Please convert the records below into a JSON list of strings, with one string for each line and no entries for blank lines.

....

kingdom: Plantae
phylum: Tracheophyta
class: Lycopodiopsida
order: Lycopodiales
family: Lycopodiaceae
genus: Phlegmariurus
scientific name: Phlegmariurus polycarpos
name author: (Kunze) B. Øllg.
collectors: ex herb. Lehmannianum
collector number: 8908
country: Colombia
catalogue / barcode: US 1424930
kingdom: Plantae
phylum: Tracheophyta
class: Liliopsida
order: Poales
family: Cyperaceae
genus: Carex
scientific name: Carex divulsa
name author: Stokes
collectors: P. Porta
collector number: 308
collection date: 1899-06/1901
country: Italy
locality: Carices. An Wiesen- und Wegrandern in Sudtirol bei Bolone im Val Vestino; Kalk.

....

(ANSWER TO THE TASK)
[
  "kingdom: Plantae",
  "phylum: Tracheophyta",
  "class: Lycopodiopsida",
  "order: Lycopodiales",
  "family: Lycopodiaceae",
  "genus: Phlegmariurus",
  "scientific name: Phlegmariurus polycarpos",
  "name author: (Kunze) B. Øllg.",
  "collectors: ex herb. Lehmannianum",
  "collector number: 8908",
  "country: Colombia",
  "catalogue / barcode: US 1424930",
  "kingdom: Plantae",
  "phylum: Tracheophyta",
  "class: Liliopsida",
  "order: Poales",
  "family: Cyperaceae",
  "genus: Carex",
  "scientific name: Carex divulsa",
  "name author: Stokes",
  "collectors: P. Porta",
  "collector number: 308",
  "collection date: 1899-06/1901",
  "country: Italy",
  "locality: Carices. An Wiesen- und Wegrandern in Sudtirol bei Bolone im Val Vestino; Kalk."
]